Edit: I have the definitions of the lower central series and the derived series, namely:
The Lower Central Series: Let $L$ be a Lie algebra over $\textbf{k}$ and set $L^1:=L$. Define recursively $L^{n+1}:=[L,L^n]$ for all $n \geq 1$. Then $L^{n+1}=[L,L^n] \subseteq L^n$ for all $n$. The lower central series of $L$ is the descending chain of ideals
$$L=L^1 \supseteq L^2\cdots\supseteq L^n \supseteq \cdots$$
The Derived Series: Let $L$ be a Lie algebra over $\textbf{k}$ and set $L^{(0)}:=L$. Define recursively $L^{(k+1)}:=[L^{(k)},L^{(k)}]$ for all $k \in \mathbb{Z}^\geq$. Then $L^{(k+1)} = [L^{(k)},L^{(k)}] \subseteq [L,L^{(k)}] \subseteq L^{(k)}$ for all $k$. The derived series of $L$ is the descending chain of ideals
$$L=L^{(0)} \supseteq L^{(1)} \supseteq \cdots \supseteq L^{(n)} \supseteq \cdots$$
My problem is that I really don't understand how to actually apply these definitions to a given Lie algebra, any advice would be greatly appreciated.
Edit 2: Suppose now we have a Lie algebra $L$ over a field $\mathbb{k}$ with basis $\{h,u,v,w,z\}$ such that
$$[h,u]=v, [h,v]=w, [h,w]=0, [u,v]=z, [w,x]=[z,x]=0 \,\,\,\,\,\,(\forall x \in L)$$
Am I right to begin finding the lower central series in the following manner?
Firstly set $L=L^1$, we then have that
\begin{align*} L^2&=[L,L] \\ &=\mathrm{span}\{[a,b] \, | \, a,b \in L\}\\ &=\mathrm{span}\{[h,u], [h,v], [h,w], [u,v], [w,x], [z,x]\}\\ &=\mathrm{span}\{v,w,0,z,0,0\} \\ &=\mathbb{k}v \oplus \mathbb{k}w \oplus \mathbb{k}z. \end{align*}
We would then have that
\begin{align} L^3 &= [L, L^2] \\ &=\mathrm{span}\{[a,b] \, | \, a \in L, b \in \mathbb{k}v \oplus \mathbb{k}w \oplus \mathbb{k}z\} \end{align}
I'm confused as to how to proceed from this point.
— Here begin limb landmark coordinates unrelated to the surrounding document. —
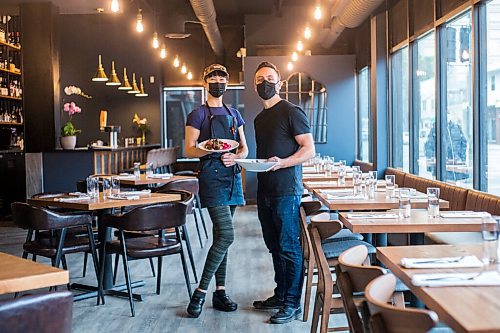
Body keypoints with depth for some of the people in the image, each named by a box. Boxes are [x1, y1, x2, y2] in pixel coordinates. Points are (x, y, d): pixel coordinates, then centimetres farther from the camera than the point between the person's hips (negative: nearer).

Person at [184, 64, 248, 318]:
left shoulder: (234, 114, 17)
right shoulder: (198, 114, 0)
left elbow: (244, 148, 16)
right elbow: (190, 150, -5)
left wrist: (236, 156, -6)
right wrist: (212, 150, -24)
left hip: (233, 175, 6)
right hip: (212, 176, -6)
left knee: (221, 235, 10)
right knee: (226, 235, -16)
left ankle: (220, 292, 16)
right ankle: (200, 292, -5)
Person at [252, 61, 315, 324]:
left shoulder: (291, 112, -6)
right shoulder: (260, 119, 19)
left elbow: (309, 149, -12)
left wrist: (282, 163, -25)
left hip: (286, 190, -8)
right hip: (265, 190, 8)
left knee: (288, 247, -4)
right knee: (274, 246, 14)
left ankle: (293, 303, 4)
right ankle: (280, 295, 26)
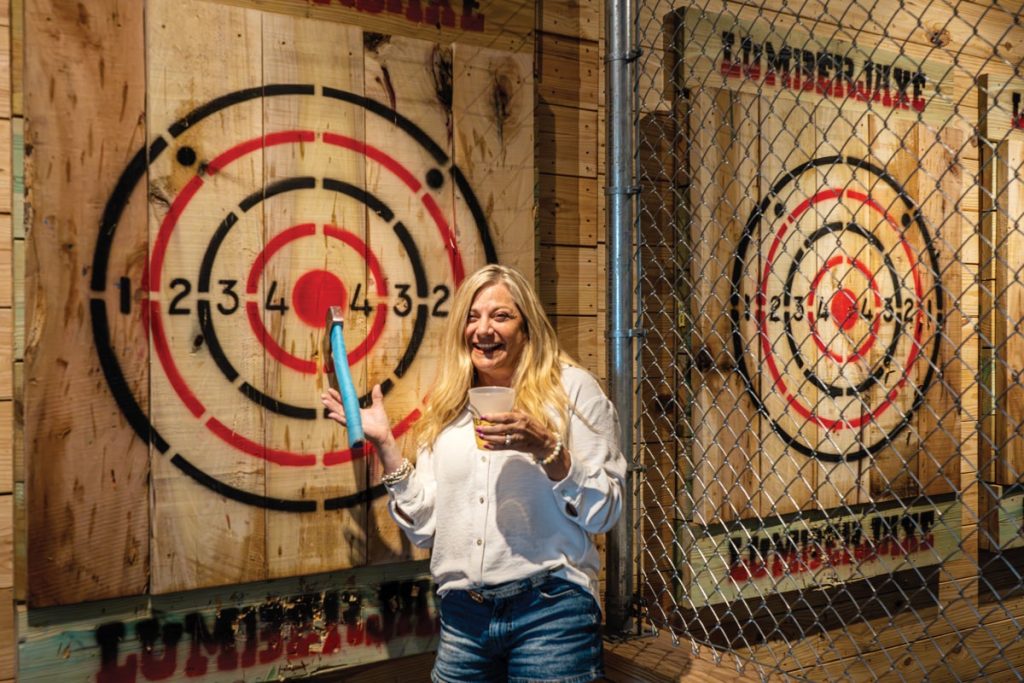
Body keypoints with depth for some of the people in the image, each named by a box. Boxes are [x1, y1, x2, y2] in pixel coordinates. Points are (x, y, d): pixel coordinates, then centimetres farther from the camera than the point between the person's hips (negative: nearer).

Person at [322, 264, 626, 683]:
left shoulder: (571, 386, -3)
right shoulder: (446, 406, 10)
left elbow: (604, 513, -6)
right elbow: (423, 526, 9)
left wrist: (548, 448, -20)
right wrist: (384, 444, 2)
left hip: (550, 612, -4)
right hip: (462, 616, 4)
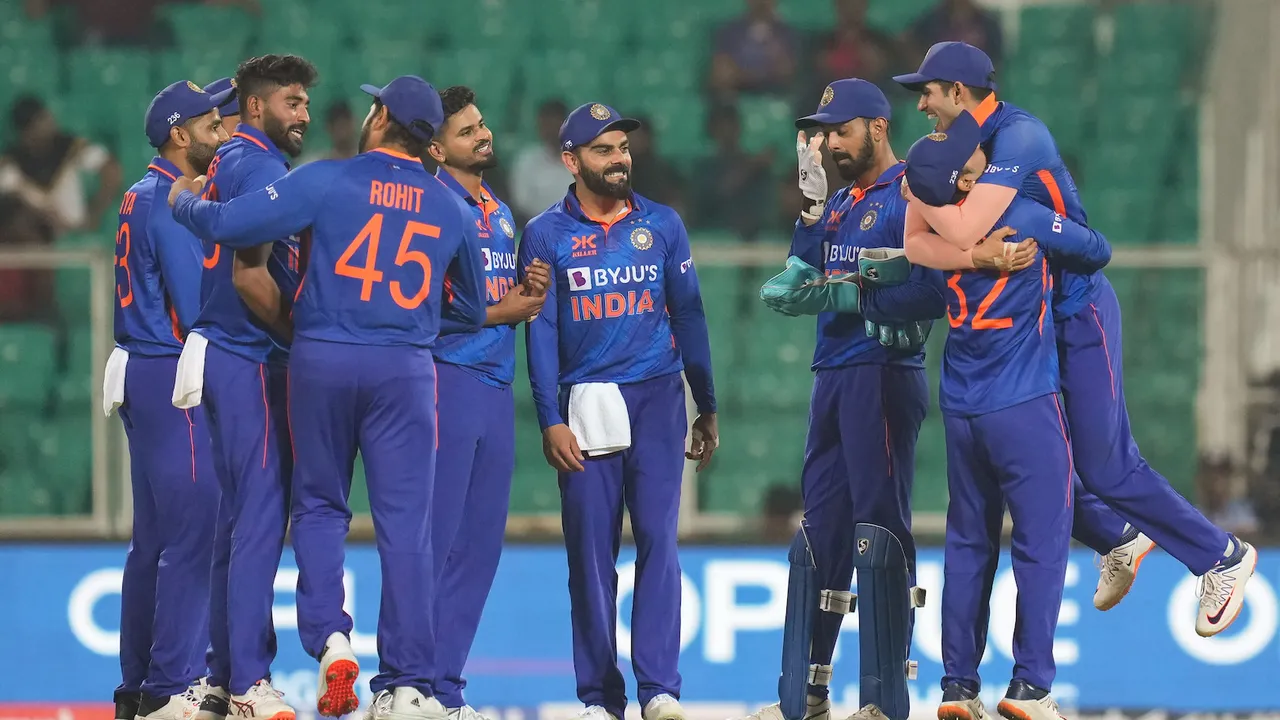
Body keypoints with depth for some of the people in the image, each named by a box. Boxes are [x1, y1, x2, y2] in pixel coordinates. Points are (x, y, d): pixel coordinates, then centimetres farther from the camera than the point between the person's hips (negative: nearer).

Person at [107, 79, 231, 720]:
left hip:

Could anyone give me any pointers?
Since the given Lie algebra is perfect, i.e., satisfies $$ L=L^{(1)}=[L,L], $$ the derived series and the lower central series are constant to $L$. This is consistent with the definition of a solvable respectively nilpotent Lie algebra. A perfect Lie algebra is never solvable or nilpotent.
Indeed, $L^{(1)}$ contains $x=[y,z]$, $y=[z,x]$ and $z=[x,y]$, hence a basis $(x,y,z)$ of the three-dimensional vector space of $L$. Clearly then $L$ is perfect.